Must the world live indefinitely under this threat? Schell doesn't think so. We can unmake nuclear weapons, he says, and we can fashion a new system to replace national sovereignty. But to do so depends on all of us. ''Social revolutions . . . . usually cannot occur unless they are widely understood and supported by the public.''
Some critics have faulted the book for being hard to follow, or merely belaboring the obvious, or betraying an utter lack of sophistication.
These criticisms are unwarranted. Though at times philosophical and repetitive, the book certainly won't overtax the powers of ordinary readers.

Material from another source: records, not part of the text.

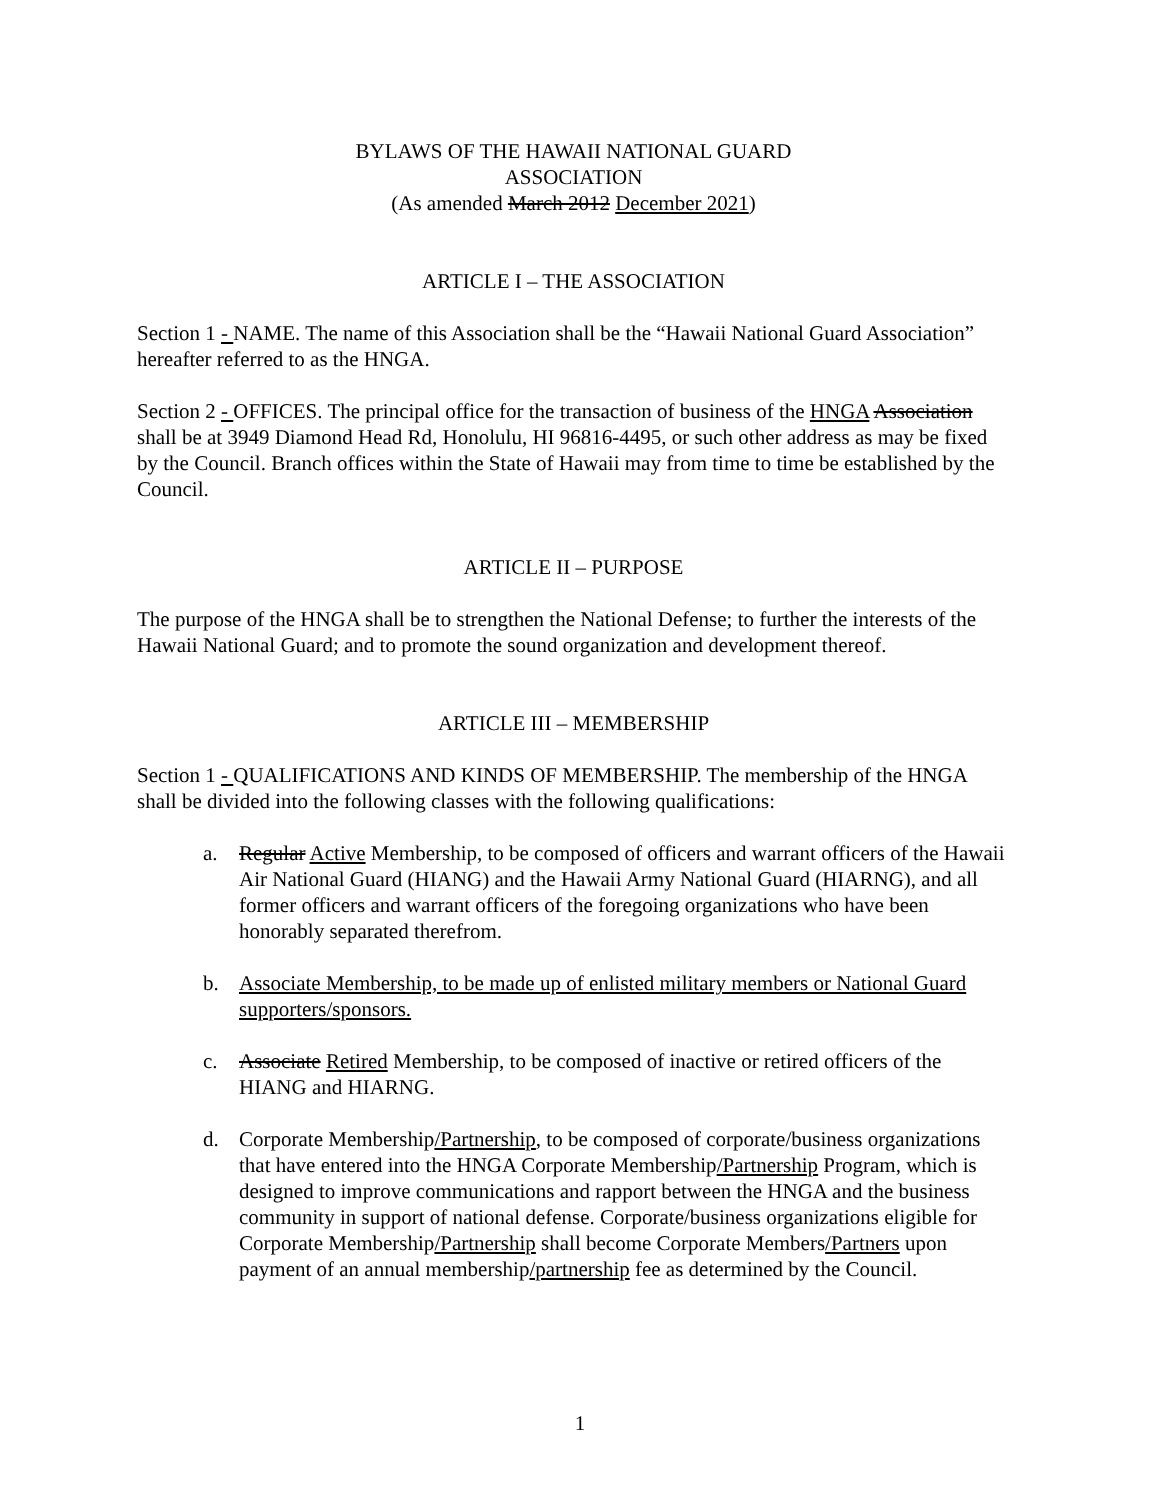BYLAWS OF THE HAWAII NATIONAL GUARD
ASSOCIATION
(As amended March 2012 December 2021)
ARTICLE I – THE ASSOCIATION
Section 1 - NAME. The name of this Association shall be the “Hawaii National Guard Association” hereafter referred to as the HNGA.
Section 2 - OFFICES. The principal office for the transaction of business of the HNGA Association shall be at 3949 Diamond Head Rd, Honolulu, HI 96816-4495, or such other address as may be fixed by the Council. Branch offices within the State of Hawaii may from time to time be established by the Council.
ARTICLE II – PURPOSE
The purpose of the HNGA shall be to strengthen the National Defense; to further the interests of the Hawaii National Guard; and to promote the sound organization and development thereof.
ARTICLE III – MEMBERSHIP
Section 1 - QUALIFICATIONS AND KINDS OF MEMBERSHIP. The membership of the HNGA shall be divided into the following classes with the following qualifications:
a. Regular Active Membership, to be composed of officers and warrant officers of the Hawaii Air National Guard (HIANG) and the Hawaii Army National Guard (HIARNG), and all former officers and warrant officers of the foregoing organizations who have been honorably separated therefrom.
b. Associate Membership, to be made up of enlisted military members or National Guard supporters/sponsors.
c. Associate Retired Membership, to be composed of inactive or retired officers of the HIANG and HIARNG.
d. Corporate Membership/Partnership, to be composed of corporate/business organizations that have entered into the HNGA Corporate Membership/Partnership Program, which is designed to improve communications and rapport between the HNGA and the business community in support of national defense. Corporate/business organizations eligible for Corporate Membership/Partnership shall become Corporate Members/Partners upon payment of an annual membership/partnership fee as determined by the Council.
1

The latter charges are grossly unfair, if one assumes that policy statements amount to more than posturing and that world leaders would indeed use their weapons if the situation became dire enough. In this case, the public needs to appreciate the magnitude of the choices and sacrifices involved and become more thoughtfully and vocally engaged in arms-limitation considerations. And this is a book that speaks to the public.
Schell anticipates and answers the charge of naivete in a passage that eloquently sums up the two opposing points of view:
''People seem to have decided that our collective will is too weak or flawed to rise to this occasion. They see the violence that has saturated human history , and conclude that to practice violence is innate in our species. They find the perennial hope that peace can be brought to the earth once and for all a delusion of the well-meaning who have refused to face the 'harsh realities' of international life - the realities of self-interest, fear, hatred, and aggression. They have concluded that these realities are eternal ones, and this conclusion defeats at the outset any hope of taking the actions necessary for survival. Looking at the historical record, they ask what has changed to give anyone confidence that humanity can break with its violent past and act with greater restraint. The answer, of course, is that everything has changed. ... To the old truth that all men are brothers has been added the inescapable new truth that not only on the moral but also on the physical plane the nation that practices aggression will itself die. . . .''
We owe Schell a debt of gratitude for launching a public debate that is long overdue and for which we all may be better prepared now than we were 30 years ago. This book will have a special place on my shelf - or rather not on the shelf, but in the hands of anyone I can persuade to read it.